Helen Coale's book, The Vulnerable Therapist, is, as the author informs us, a "passionate book with an attitude." Coale, a licensed marriage and family therapist, "explores therapist and client vulnerability in a professional context that is increasingly (and unethically) rule-based." With this opening statement, the author offers her observations on the construction and deconstruction of common ethical dilemmas facing clinicians. The aim of her book is to challenge professional ethics as they exist today. Coale believes that "ethics rules are increasingly limiting therapeutic possibilities for clinicians and clients."
In the first ten chapters, Coale describes the "crisis of meaning in the mental health professions" and the fundamental limitations of rule-based ethics. Through detailed accounts of inhibitory regulations and economic and legal constraints, she outlines ethical challenges for practicing therapists.

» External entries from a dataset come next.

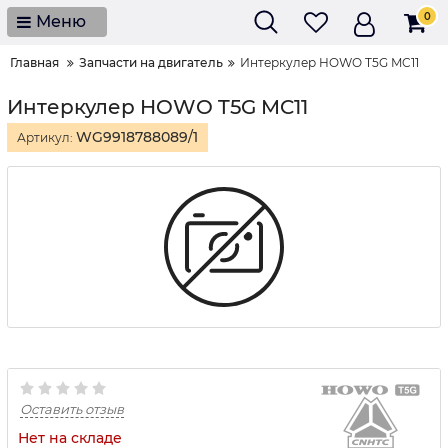
0
Меню
Главная
Запчасти на двигатель
Интеркулер HOWO T5G MC11
Интеркулер HOWO T5G MC11
WG9918788089/1
Артикул:
Оставить отзыв
Нет на складе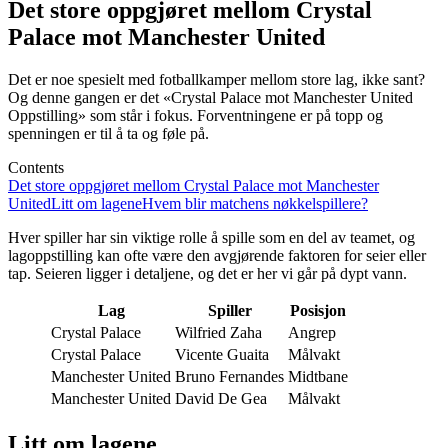
Det store oppgjøret mellom Crystal
Palace mot Manchester United
Det er noe spesielt med fotballkamper mellom store lag, ikke sant?
Og denne gangen er det «Crystal Palace mot Manchester United
Oppstilling» som står i fokus. Forventningene er på topp og
spenningen er til å ta og føle på.
Contents
Det store oppgjøret mellom Crystal Palace mot Manchester
United
Litt om lagene
Hvem blir matchens nøkkelspillere?
Hver spiller har sin viktige rolle å spille som en del av teamet, og
lagoppstilling kan ofte være den avgjørende faktoren for seier eller
tap. Seieren ligger i detaljene, og det er her vi går på dypt vann.
Lag
Spiller
Posisjon
Crystal Palace
Wilfried Zaha
Angrep
Crystal Palace
Vicente Guaita
Målvakt
Manchester United
Bruno Fernandes
Midtbane
Manchester United
David De Gea
Målvakt
Litt om lagene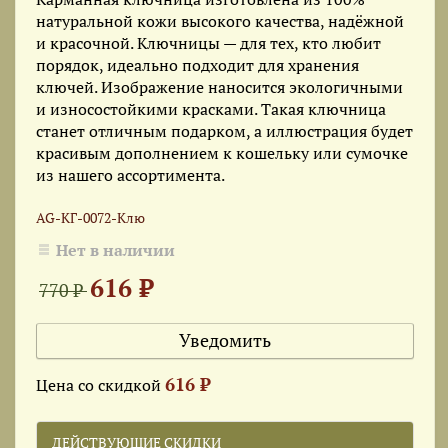
натуральной кожи высокого качества, надёжной
и красочной. Ключницы — для тех, кто любит
порядок, идеально подходит для хранения
ключей. Изображение наносится экологичными
и износостойкими красками. Такая ключница
станет отличным подарком, а иллюстрация будет
красивым дополнением к кошельку или сумочке
из нашего ассортимента.
AG-КГ-0072-Клю
Нет в наличии
616 ₽
770 ₽
Уведомить
616 ₽
Цена со скидкой
ДЕЙСТВУЮЩИЕ СКИДКИ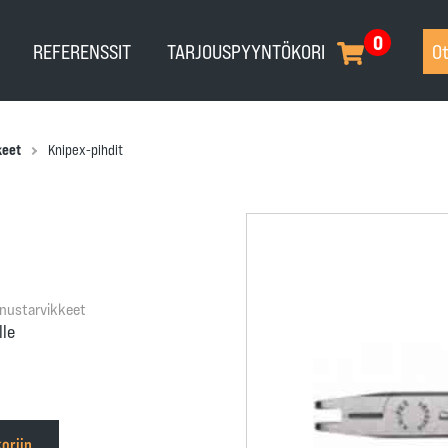
0
REFERENSSIT
TARJOUSPYYNTÖKORI
Ot
keet
Knipex-pihdit
nnustarvikkeet
lle
oriin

In the remaining chapters, she offers alternative perspectives to address these ethical dilemmas. Coale does a fine job of clearly articulating the use of more than one theoretical approach. Her discussion of multiple theoretical approaches to ethical problems is a strength of the book and may be of particular benefit to beginning practitioners as they struggle to identify a theory that suits their practice and person.
Although Coale advocates for a more complex and therapeutically sensitive understanding of ethical dilemmas, her view of ethics codes as concrete structures rather than as guiding parameters that orient a therapeutic conversation is not useful. She objects to ethics codes that hold the "therapist totally responsible for maintenance of professional boundaries," and she freely abandons the concept of the fiduciary relationship. The tone of the text is polemical. Often the author's opinions are overdrawn to the point of caricature and ultimately decrease her credibility.
There are other problems with the book. While it is easy to agree with the author's social-constructivist perspective, her application of theory and examples of contextually based ethics often miss the mark. For example, she describes a champagne celebration some years earlier for a termination of a patient's therapy. Coale often fails to comprehend the impact of her person and her needs on the clinical encounter, and her interventions often seem self-serving.
The Vulnerable Therapist, a provocative but uneven book, offers a detailed account of ethical dilemmas and challenges and urges the reader to get involved in changing clinical practice for the better. This book is intended for all practicing psychotherapists. Although the book has strengths, the problems outweigh the strengths, largely because of the treatment of clinical material and the hyperbole of the author's language.